(Beginning of SUPPLIED DATA)

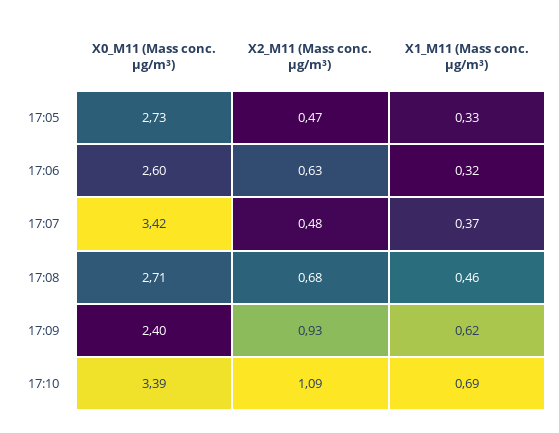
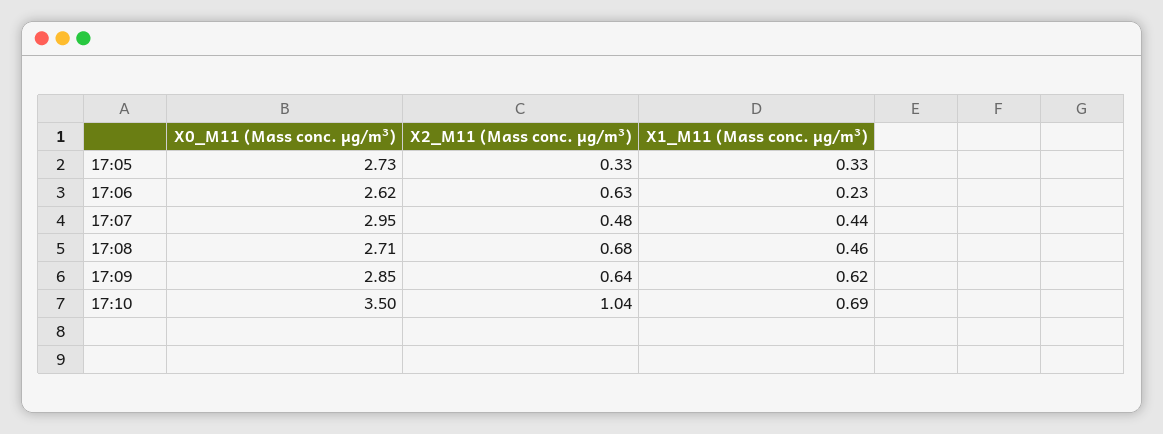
  {
    "X0_M11 (Mass conc. μg/m³)": {
      "17:05": 2.73,
-     "17:06": 2.6,
+     "17:06": 2.62,
-     "17:07": 3.42,
+     "17:07": 2.95,
      "17:08": 2.71,
-     "17:09": 2.4,
+     "17:09": 2.85,
-     "17:10": 3.39
+     "17:10": 3.5
    },
    "X2_M11 (Mass conc. μg/m³)": {
-     "17:05": 0.47,
+     "17:05": 0.33,
      "17:06": 0.63,
      "17:07": 0.48,
      "17:08": 0.68,
-     "17:09": 0.93,
+     "17:09": 0.64,
-     "17:10": 1.09
+     "17:10": 1.04
    },
    "X1_M11 (Mass conc. μg/m³)": {
      "17:05": 0.33,
-     "17:06": 0.32,
+     "17:06": 0.23,
-     "17:07": 0.37,
+     "17:07": 0.44,
      "17:08": 0.46,
      "17:09": 0.62,
      "17:10": 0.69
    }
  }

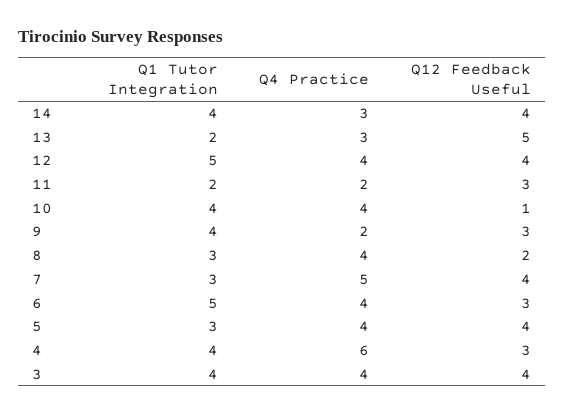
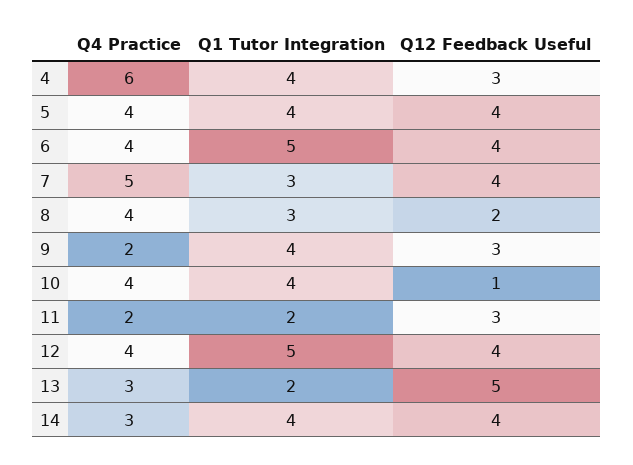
  {
    "Q1 Tutor Integration": {
      "14": 4,
      "13": 2,
      "12": 5,
      "11": 2,
      "10": 4,
      "9": 4,
      "8": 3,
      "7": 3,
      "6": 5,
-     "5": 3,
+     "5": 4,
-     "4": 4,
+     "4": 4
-     "3": 4
    },
    "Q4 Practice": {
      "14": 3,
      "13": 3,
      "12": 4,
      "11": 2,
      "10": 4,
      "9": 2,
      "8": 4,
      "7": 5,
      "6": 4,
      "5": 4,
-     "4": 6,
+     "4": 6
-     "3": 4
    },
    "Q12 Feedback Useful": {
      "14": 4,
      "13": 5,
      "12": 4,
      "11": 3,
      "10": 1,
      "9": 3,
      "8": 2,
      "7": 4,
-     "6": 3,
+     "6": 4,
      "5": 4,
-     "4": 3,
+     "4": 3
-     "3": 4
    }
  }

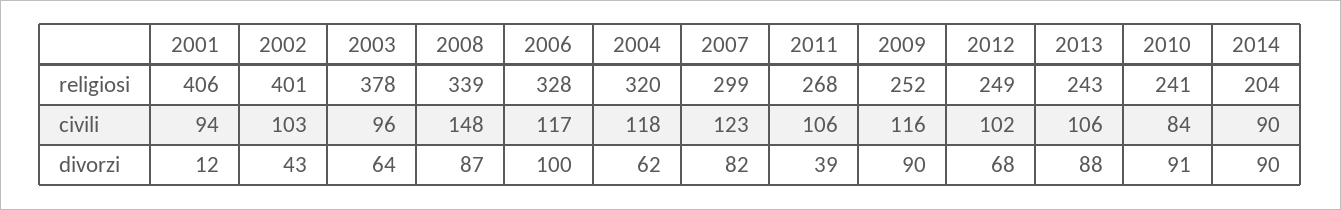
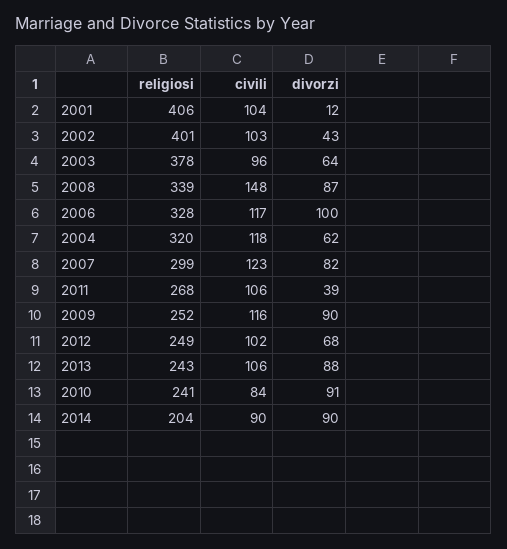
  {
    "2001": {
      "religiosi": 406,
-     "civili": 94,
+     "civili": 104,
      "divorzi": 12
    },
    "2002": {
      "religiosi": 401,
      "civili": 103,
      "divorzi": 43
    },
    "2003": {
      "religiosi": 378,
      "civili": 96,
      "divorzi": 64
    },
    "2008": {
      "religiosi": 339,
      "civili": 148,
      "divorzi": 87
    },
    "2006": {
      "religiosi": 328,
      "civili": 117,
      "divorzi": 100
    },
    "2004": {
      "religiosi": 320,
      "civili": 118,
      "divorzi": 62
    },
    "2007": {
      "religiosi": 299,
      "civili": 123,
      "divorzi": 82
    },
    "2011": {
      "religiosi": 268,
      "civili": 106,
      "divorzi": 39
    },
    "2009": {
      "religiosi": 252,
      "civili": 116,
      "divorzi": 90
    },
    "2012": {
      "religiosi": 249,
      "civili": 102,
      "divorzi": 68
    },
    "2013": {
      "religiosi": 243,
      "civili": 106,
      "divorzi": 88
    },
    "2010": {
      "religiosi": 241,
      "civili": 84,
      "divorzi": 91
    },
    "2014": {
      "religiosi": 204,
      "civili": 90,
      "divorzi": 90
    }
  }

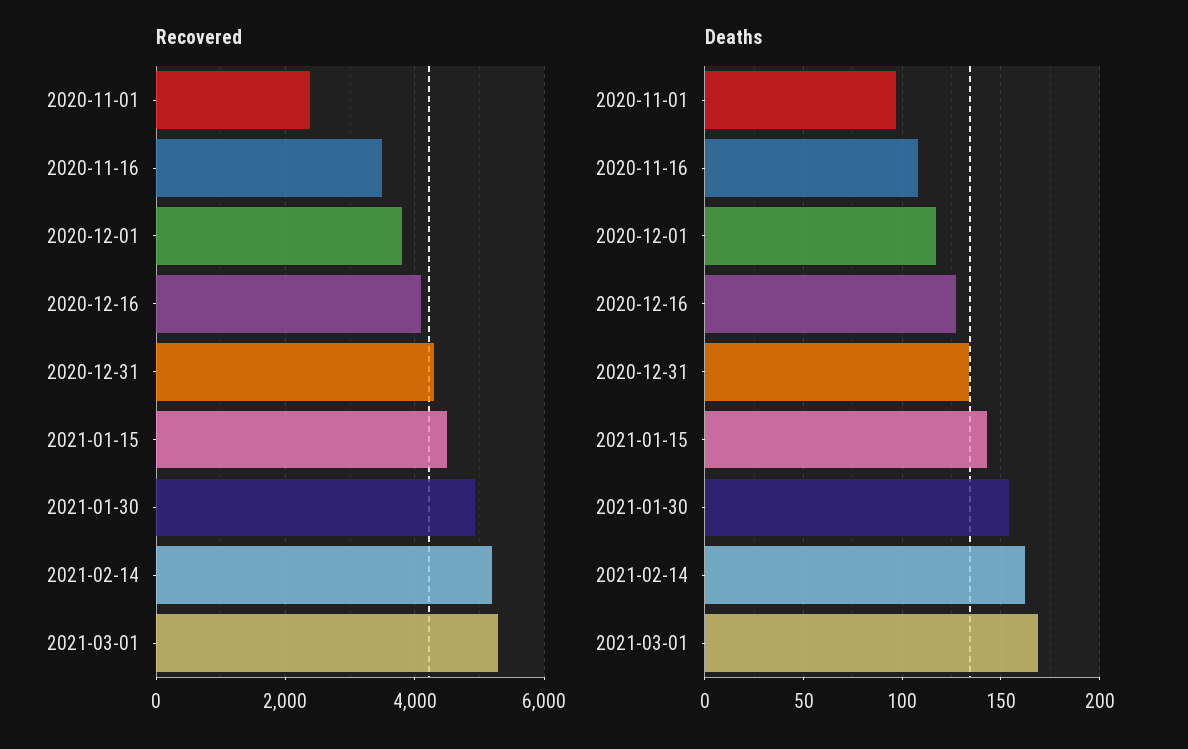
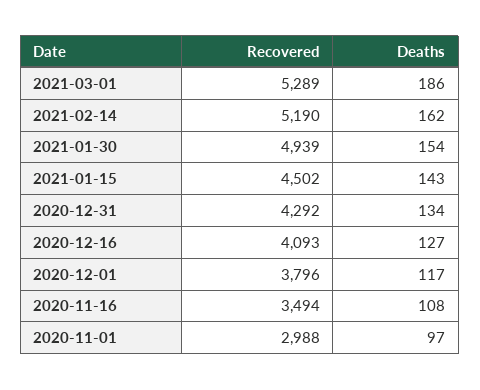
  {
    "Recovered": {
-     "2020-11-01": 2400,
+     "2020-11-01": 2988,
      "2020-11-16": 3494,
      "2020-12-01": 3796,
      "2020-12-16": 4093,
      "2020-12-31": 4292,
      "2021-01-15": 4502,
      "2021-01-30": 4939,
      "2021-02-14": 5190,
      "2021-03-01": 5289
    },
    "Deaths": {
      "2020-11-01": 97,
      "2020-11-16": 108,
      "2020-12-01": 117,
      "2020-12-16": 127,
      "2020-12-31": 134,
      "2021-01-15": 143,
      "2021-01-30": 154,
      "2021-02-14": 162,
-     "2021-03-01": 170
+     "2021-03-01": 186
    }
  }

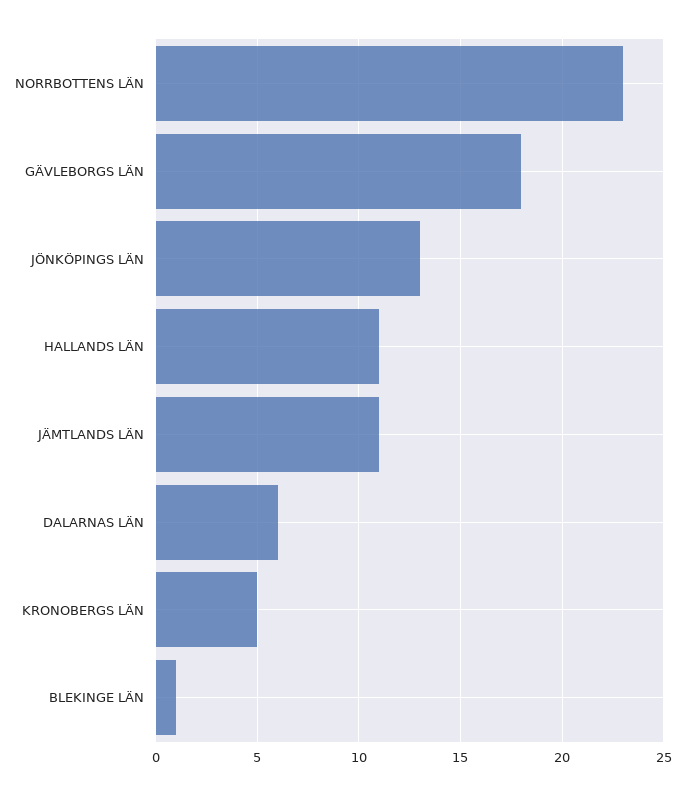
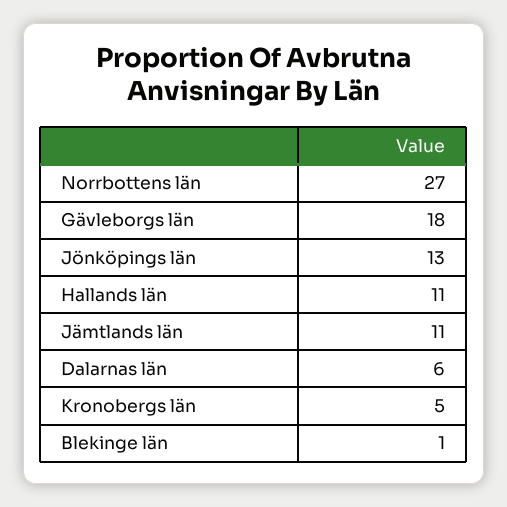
  {
-   "NORRBOTTENS LÄN": 23,
+   "NORRBOTTENS LÄN": 27,
    "GÄVLEBORGS LÄN": 18,
    "JÖNKÖPINGS LÄN": 13,
    "HALLANDS LÄN": 11,
    "JÄMTLANDS LÄN": 11,
    "DALARNAS LÄN": 6,
    "KRONOBERGS LÄN": 5,
    "BLEKINGE LÄN": 1
  }

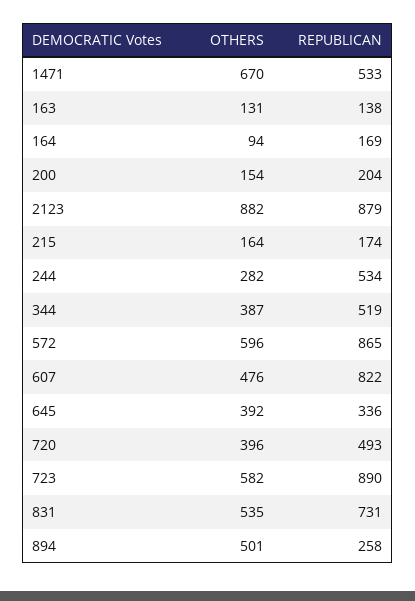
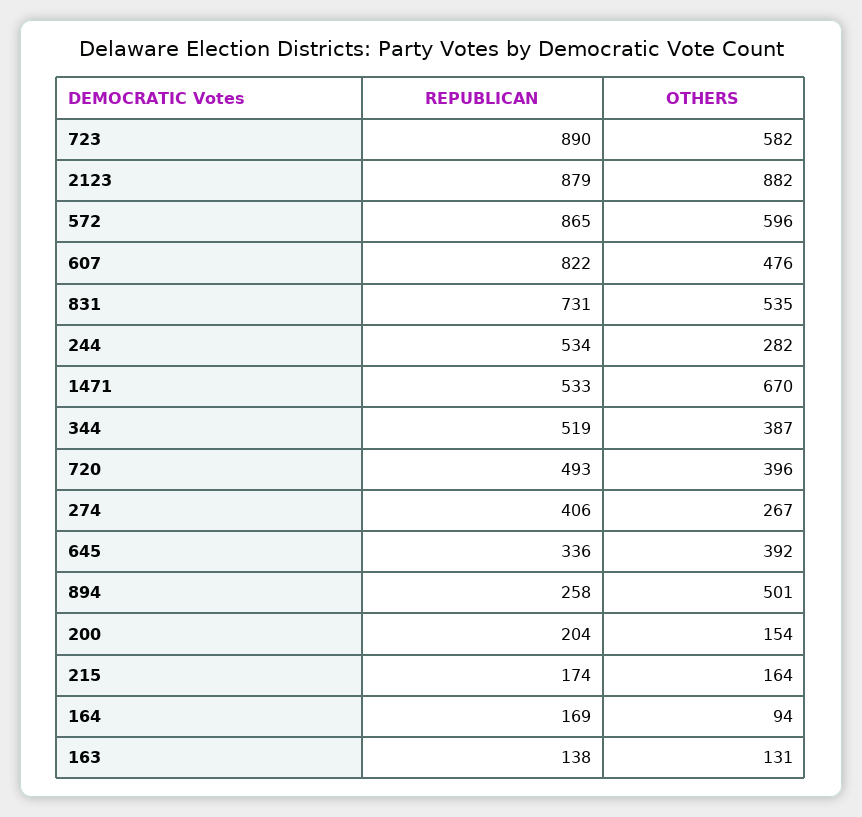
  {
    "OTHERS": {
      "1471": 670,
      "163": 131,
      "164": 94,
      "200": 154,
      "2123": 882,
      "215": 164,
      "244": 282,
      "344": 387,
      "572": 596,
      "607": 476,
      "645": 392,
      "720": 396,
      "723": 582,
      "831": 535,
-     "894": 501
+     "894": 501,
+     "274": 267
    },
    "REPUBLICAN": {
      "1471": 533,
      "163": 138,
      "164": 169,
      "200": 204,
      "2123": 879,
      "215": 174,
      "244": 534,
      "344": 519,
      "572": 865,
      "607": 822,
      "645": 336,
      "720": 493,
      "723": 890,
      "831": 731,
-     "894": 258
+     "894": 258,
+     "274": 406
    }
  }

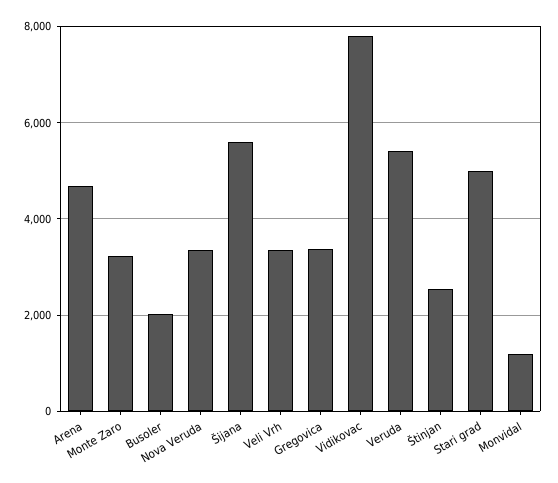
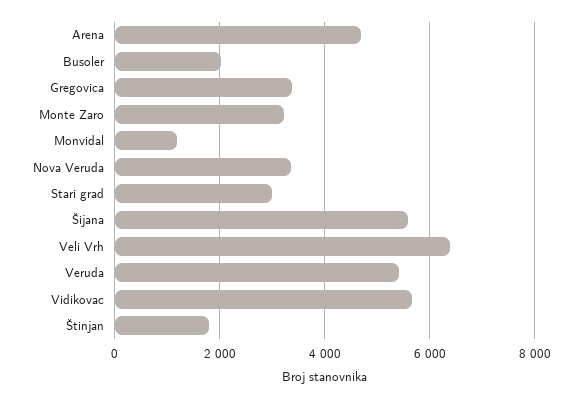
  {
    "Arena": 4600,
    "Monte Zaro": 3200,
    "Busoler": 2000,
    "Nova Veruda": 3400,
    "Šijana": 5600,
-   "Veli Vrh": 3400,
+   "Veli Vrh": 6400,
    "Gregovica": 3400,
-   "Vidikovac": 7800,
+   "Vidikovac": 5600,
    "Veruda": 5400,
-   "Štinjan": 2600,
+   "Štinjan": 1800,
-   "Stari grad": 5000,
+   "Stari grad": 3000,
    "Monvidal": 1200
  }

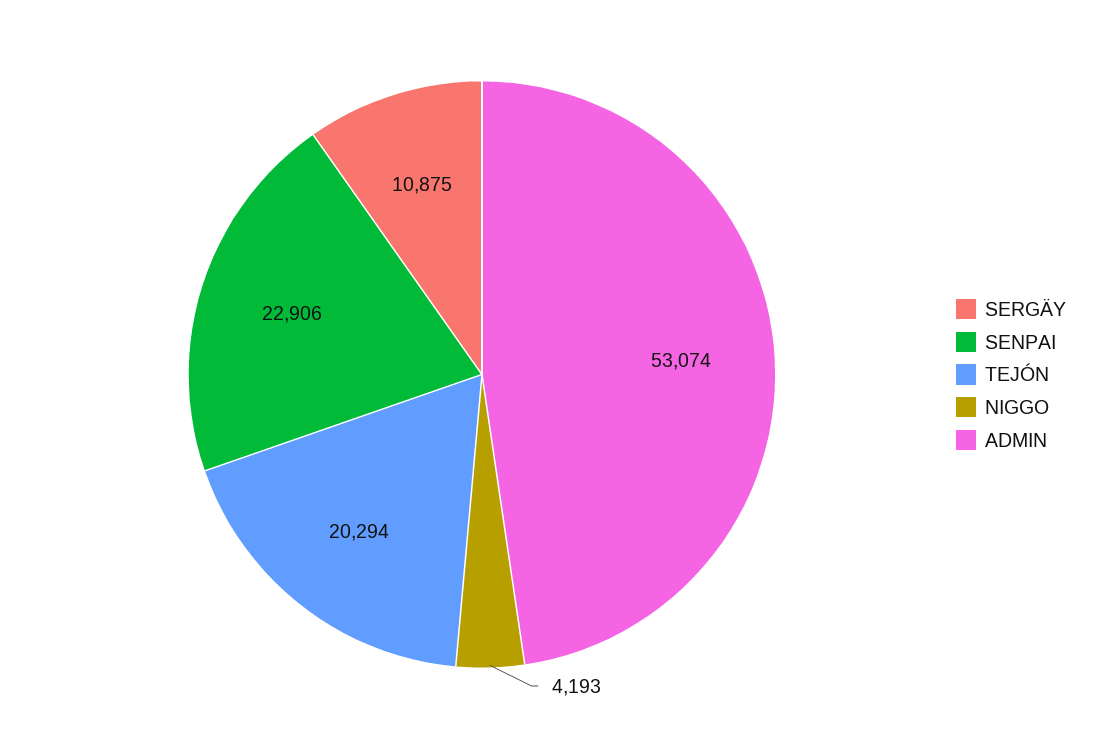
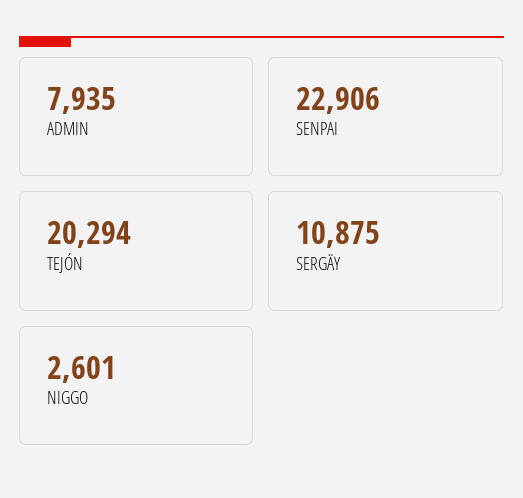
  {
    "SERGÄY": 10875,
    "SENPAI": 22906,
    "TEJÓN": 20294,
-   "NIGGO": 4193,
+   "NIGGO": 2601,
-   "ADMIN": 53074
+   "ADMIN": 7935
  }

(End of SUPPLIED DATA)

#### JOB
Provide the number of lines above containing "Mass" and nothing else.

#### RESULT BELOW
3